- Exercise set
1. Summarize the hunting thread in two sentences.
2. In the rows, substitute "vernacular name" for "common name" from the line with "genus: Baccharis" to the line with "order: Gentianales", and return only those lines with nothing else changed.

- Page
I feel like once they're skinned, the other coyotes, and varmints will appreciate the free meal I left them. And maybe they'll eat coyote instead of deer for a couple nights?
 
Cougar and bear as well....
Yup, and I have no desire to eat a bear unless it's been chowing down on summer berries and I will pass on cougar. Don't know enough about 'em to figure out when they aren't eating carrion. I would imagine sometime around spring when there are lots of fawns about.
 
Yup, and I have no desire to eat a bear unless it's been chowing down on summer berries and I will pass on cougar. Don't know enough about 'em to figure out when they aren't eating carrion. I would imagine sometime around spring when there are lots of fawns about.

It smells funny when you're browning it in the frying pan. But it's tasty in a stir-fry or in stew. There's no fat, and the meat that I had didn't have any gristles/tendons.

- Dataset entries
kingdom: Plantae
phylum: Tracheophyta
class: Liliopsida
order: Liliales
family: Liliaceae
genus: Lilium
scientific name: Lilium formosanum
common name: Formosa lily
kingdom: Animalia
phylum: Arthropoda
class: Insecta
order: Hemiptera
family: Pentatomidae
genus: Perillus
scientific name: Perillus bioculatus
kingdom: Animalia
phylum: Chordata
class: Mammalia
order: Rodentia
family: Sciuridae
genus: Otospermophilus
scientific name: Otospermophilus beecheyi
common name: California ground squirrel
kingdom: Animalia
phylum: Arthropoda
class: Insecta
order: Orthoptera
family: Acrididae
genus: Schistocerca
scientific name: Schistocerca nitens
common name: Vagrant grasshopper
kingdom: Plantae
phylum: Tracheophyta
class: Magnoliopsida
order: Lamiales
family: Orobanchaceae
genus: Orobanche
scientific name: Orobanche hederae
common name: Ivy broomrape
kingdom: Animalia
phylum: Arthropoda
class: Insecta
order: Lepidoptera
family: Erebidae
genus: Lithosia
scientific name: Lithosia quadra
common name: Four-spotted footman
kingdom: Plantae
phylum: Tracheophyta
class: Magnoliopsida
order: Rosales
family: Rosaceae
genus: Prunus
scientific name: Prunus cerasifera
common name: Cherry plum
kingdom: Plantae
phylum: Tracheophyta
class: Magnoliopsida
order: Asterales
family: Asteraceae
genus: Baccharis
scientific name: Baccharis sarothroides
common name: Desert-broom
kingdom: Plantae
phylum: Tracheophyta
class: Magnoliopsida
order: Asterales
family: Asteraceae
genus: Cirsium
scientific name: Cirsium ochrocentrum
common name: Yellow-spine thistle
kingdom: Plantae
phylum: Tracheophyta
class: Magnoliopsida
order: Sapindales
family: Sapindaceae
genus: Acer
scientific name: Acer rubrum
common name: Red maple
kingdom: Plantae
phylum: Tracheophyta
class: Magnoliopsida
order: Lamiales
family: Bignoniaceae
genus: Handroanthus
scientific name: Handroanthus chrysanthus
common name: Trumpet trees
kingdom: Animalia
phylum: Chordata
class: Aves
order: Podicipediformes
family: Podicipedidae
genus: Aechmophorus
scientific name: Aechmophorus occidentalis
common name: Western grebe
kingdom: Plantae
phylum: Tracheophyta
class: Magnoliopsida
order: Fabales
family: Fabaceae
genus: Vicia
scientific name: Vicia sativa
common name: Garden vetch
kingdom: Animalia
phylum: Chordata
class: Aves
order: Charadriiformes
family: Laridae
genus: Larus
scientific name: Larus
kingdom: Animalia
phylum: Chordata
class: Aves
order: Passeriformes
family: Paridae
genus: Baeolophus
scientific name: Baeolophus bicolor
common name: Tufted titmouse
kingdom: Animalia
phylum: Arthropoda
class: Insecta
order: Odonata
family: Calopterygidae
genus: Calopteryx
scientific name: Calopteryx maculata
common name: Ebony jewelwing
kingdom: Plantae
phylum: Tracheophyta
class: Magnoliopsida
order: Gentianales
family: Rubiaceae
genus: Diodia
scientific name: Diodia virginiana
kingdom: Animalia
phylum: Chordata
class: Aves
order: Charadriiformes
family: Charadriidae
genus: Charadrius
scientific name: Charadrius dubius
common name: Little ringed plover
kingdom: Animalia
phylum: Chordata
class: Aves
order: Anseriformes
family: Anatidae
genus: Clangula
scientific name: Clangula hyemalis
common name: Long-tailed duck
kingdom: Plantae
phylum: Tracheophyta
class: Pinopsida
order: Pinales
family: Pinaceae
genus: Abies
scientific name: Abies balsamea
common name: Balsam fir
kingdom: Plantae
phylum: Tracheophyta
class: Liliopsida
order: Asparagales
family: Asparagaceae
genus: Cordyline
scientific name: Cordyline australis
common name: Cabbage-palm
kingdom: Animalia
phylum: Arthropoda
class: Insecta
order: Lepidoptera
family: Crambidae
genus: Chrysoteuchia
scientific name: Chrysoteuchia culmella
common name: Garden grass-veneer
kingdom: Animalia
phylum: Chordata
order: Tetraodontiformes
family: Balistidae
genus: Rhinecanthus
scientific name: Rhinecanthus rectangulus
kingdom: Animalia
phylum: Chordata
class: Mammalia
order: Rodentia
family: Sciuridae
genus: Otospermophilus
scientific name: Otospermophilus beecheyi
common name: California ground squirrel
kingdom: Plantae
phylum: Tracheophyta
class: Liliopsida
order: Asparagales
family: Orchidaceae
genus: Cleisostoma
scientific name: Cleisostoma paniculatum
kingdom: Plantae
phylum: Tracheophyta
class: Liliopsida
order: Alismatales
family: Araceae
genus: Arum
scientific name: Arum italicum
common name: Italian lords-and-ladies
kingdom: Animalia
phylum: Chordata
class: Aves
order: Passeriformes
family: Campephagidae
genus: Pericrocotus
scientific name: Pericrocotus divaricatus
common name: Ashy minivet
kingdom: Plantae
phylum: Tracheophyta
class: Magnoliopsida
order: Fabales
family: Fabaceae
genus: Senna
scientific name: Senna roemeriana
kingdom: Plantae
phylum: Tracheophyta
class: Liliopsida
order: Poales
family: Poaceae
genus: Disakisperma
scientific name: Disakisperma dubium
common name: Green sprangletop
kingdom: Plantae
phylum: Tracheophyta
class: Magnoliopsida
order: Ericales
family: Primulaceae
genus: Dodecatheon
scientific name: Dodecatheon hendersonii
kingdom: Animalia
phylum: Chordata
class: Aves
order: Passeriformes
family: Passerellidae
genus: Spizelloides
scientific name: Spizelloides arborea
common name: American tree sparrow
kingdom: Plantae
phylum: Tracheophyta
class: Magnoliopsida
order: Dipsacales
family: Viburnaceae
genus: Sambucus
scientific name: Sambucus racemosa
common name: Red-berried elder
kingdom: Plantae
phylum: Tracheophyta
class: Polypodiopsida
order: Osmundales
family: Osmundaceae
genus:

- Responses to the tasks
1. One poster expects coyotes and other varmints to feed on skinned carcasses left behind, maybe eating coyote instead of deer for a few nights, and another adds that cougar and bear will too. A reply says bear is worth eating only if it has been eating summer berries and cougar is a pass; a final post calls the meat funny-smelling when browned but tasty in stir-fry or stew, with no fat and no gristle or tendons.

2.
genus: Baccharis
scientific name: Baccharis sarothroides
vernacular name: Desert-broom
kingdom: Plantae
phylum: Tracheophyta
class: Magnoliopsida
order: Asterales
family: Asteraceae
genus: Cirsium
scientific name: Cirsium ochrocentrum
vernacular name: Yellow-spine thistle
kingdom: Plantae
phylum: Tracheophyta
class: Magnoliopsida
order: Sapindales
family: Sapindaceae
genus: Acer
scientific name: Acer rubrum
vernacular name: Red maple
kingdom: Plantae
phylum: Tracheophyta
class: Magnoliopsida
order: Lamiales
family: Bignoniaceae
genus: Handroanthus
scientific name: Handroanthus chrysanthus
vernacular name: Trumpet trees
kingdom: Animalia
phylum: Chordata
class: Aves
order: Podicipediformes
family: Podicipedidae
genus: Aechmophorus
scientific name: Aechmophorus occidentalis
vernacular name: Western grebe
kingdom: Plantae
phylum: Tracheophyta
class: Magnoliopsida
order: Fabales
family: Fabaceae
genus: Vicia
scientific name: Vicia sativa
vernacular name: Garden vetch
kingdom: Animalia
phylum: Chordata
class: Aves
order: Charadriiformes
family: Laridae
genus: Larus
scientific name: Larus
kingdom: Animalia
phylum: Chordata
class: Aves
order: Passeriformes
family: Paridae
genus: Baeolophus
scientific name: Baeolophus bicolor
vernacular name: Tufted titmouse
kingdom: Animalia
phylum: Arthropoda
class: Insecta
order: Odonata
family: Calopterygidae
genus: Calopteryx
scientific name: Calopteryx maculata
vernacular name: Ebony jewelwing
kingdom: Plantae
phylum: Tracheophyta
class: Magnoliopsida
order: Gentianales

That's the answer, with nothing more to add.